The Canadian Forces and their defective investigation agency stole that away from me.
The court martial transcripts from McRae’s court martial, the CFSIU investigation paperwork, and what retired Warrant Officer Frederick R. Cunningham had told me on November 27th, 2011, all indicate that the military police in 1980 knew what P.S. had done. But the 2011 investigation was a big nothing burger.
My old man died and got off scot-free. He’ll never have to apologize and explain his part in this horrid mess.

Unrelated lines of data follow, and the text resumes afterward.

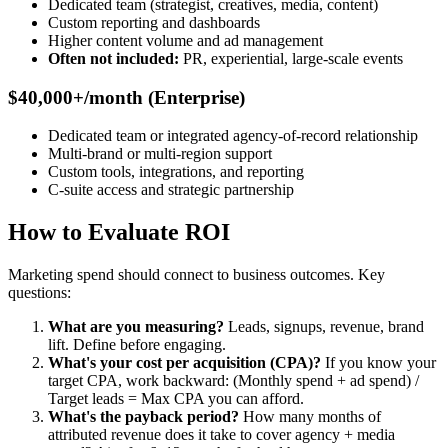
Dedicated team (strategist, creatives, media, content)
Custom reporting and dashboards
Higher content volume and ad management
Often not included:
PR, experiential, large-scale events
$40,000+/month (Enterprise)
Dedicated team or integrated agency-of-record relationship
Multi-brand or multi-region support
Custom tools, integrations, and reporting
C-suite access and strategic partnership
How to Evaluate ROI
Marketing spend should connect to business outcomes. Key
questions:
What are you measuring?
Leads, signups, revenue, brand
lift. Define before engaging.
What's your cost per acquisition (CPA)?
If you know your
target CPA, work backward: (Monthly spend + ad spend) /
Target leads = Max CPA you can afford.
What's the payback period?
How many months of
attributed revenue does it take to cover agency + media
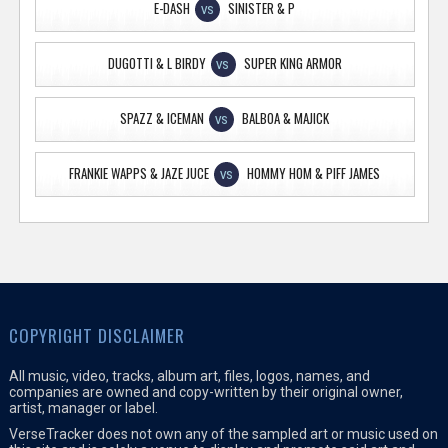
E-DASH
SINISTER & P
VS
DUGOTTI & L BIRDY
SUPER KING ARMOR
VS
SPAZZ & ICEMAN
BALBOA & MAJICK
VS
FRANKIE WAPPS & JAZE JUCE
HOMMY HOM & PIFF JAMES
VS
COPYRIGHT DISCLAIMER
All music, video, tracks, album art, files, logos, names, and
companies are owned and copy-written by their original owner,
artist, manager or label.
VerseTracker does not own any of the sampled art or music used on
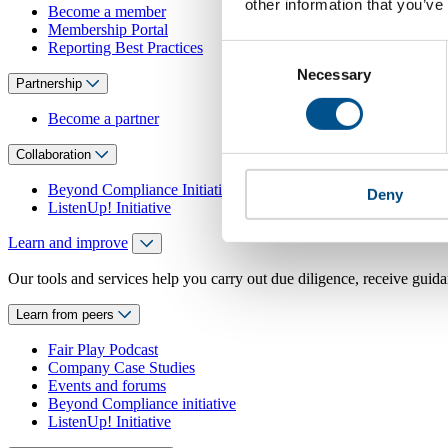
other information that you’ve
Become a member
Membership Portal
Reporting Best Practices
Consent
Necessary
Selection
Partnership
Become a partner
Collaboration
Beyond Compliance Initiative
Deny
ListenUp! Initiative
Learn and improve
Our tools and services help you carry out due diligence, receive guida
Learn from peers
Fair Play Podcast
Company Case Studies
Events and forums
Beyond Compliance initiative
ListenUp! Initiative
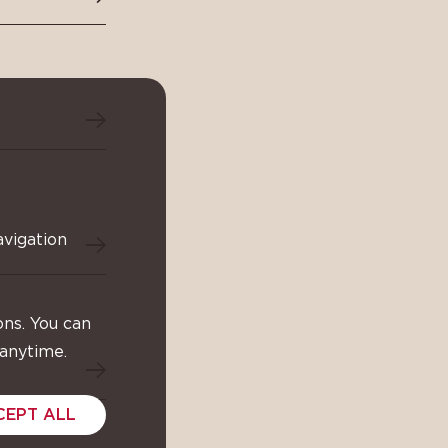
avigation
ons. You can
 anytime.
CEPT ALL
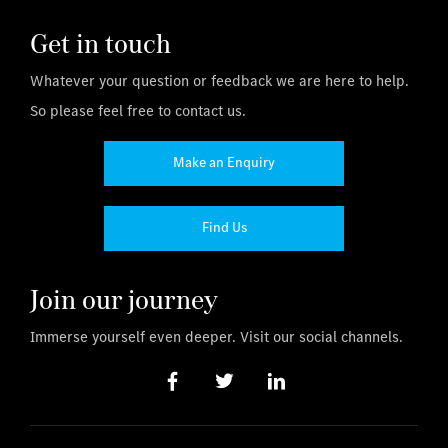
Get in touch
Whatever your question or feedback we are here to help.
So please feel free to contact us.
Make an Enquiry
Find Us
Join our journey
Immerse yourself even deeper. Visit our social channels.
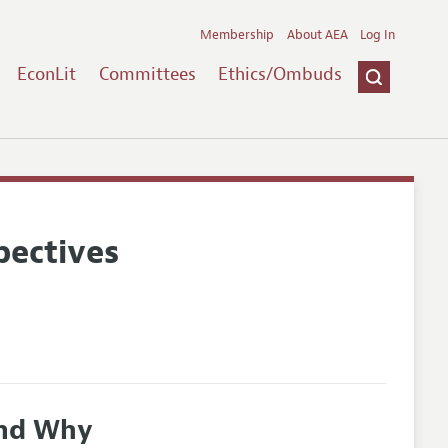
Membership
About AEA
Log In
EconLit
Committees
Ethics/Ombuds
pectives
and Why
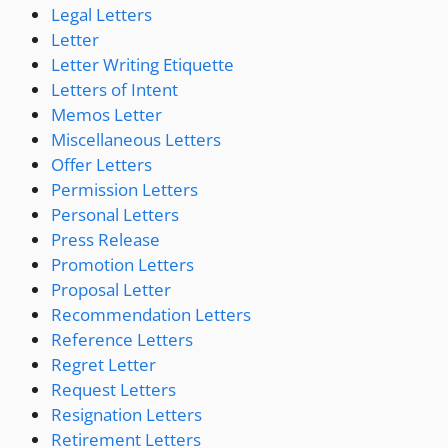
Legal Letters
Letter
Letter Writing Etiquette
Letters of Intent
Memos Letter
Miscellaneous Letters
Offer Letters
Permission Letters
Personal Letters
Press Release
Promotion Letters
Proposal Letter
Recommendation Letters
Reference Letters
Regret Letter
Request Letters
Resignation Letters
Retirement Letters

And I’m the one who is stuck with having to request Medical Assistance in Dying for mental health issues when it becomes legal in March of 2023 to erase all of the memories of 1978 through 1987 and 2011 to the present day.
Today was the second and final day of my examination by the defence in the matter involving Earl Ray Stevens.
The lawyer for the defence was a pleasant enough chap. “Just doing his job” as they say.
Over the course to the two days my lawyer only really had one objection. And the defence lawyer and I had a quibble about the meaning of a word.
But that was it.
I’ll have to produce further documents for the defence. My lawyer is going to put together a list of the undertakings that were requested of me. The nice thing is that the documents that I have to produce for the defence are scanned and are on my online drive, so sharing these documents is simple. As I said, I never really got into computers, but scanning and archiving is something that I got into. Really has come in handy at work where I took four old file cabinets of documents and manuals and scanned them into the shared drive at work so that they’re available to all plant engineers.
How this matter will work out is anyone’s guess.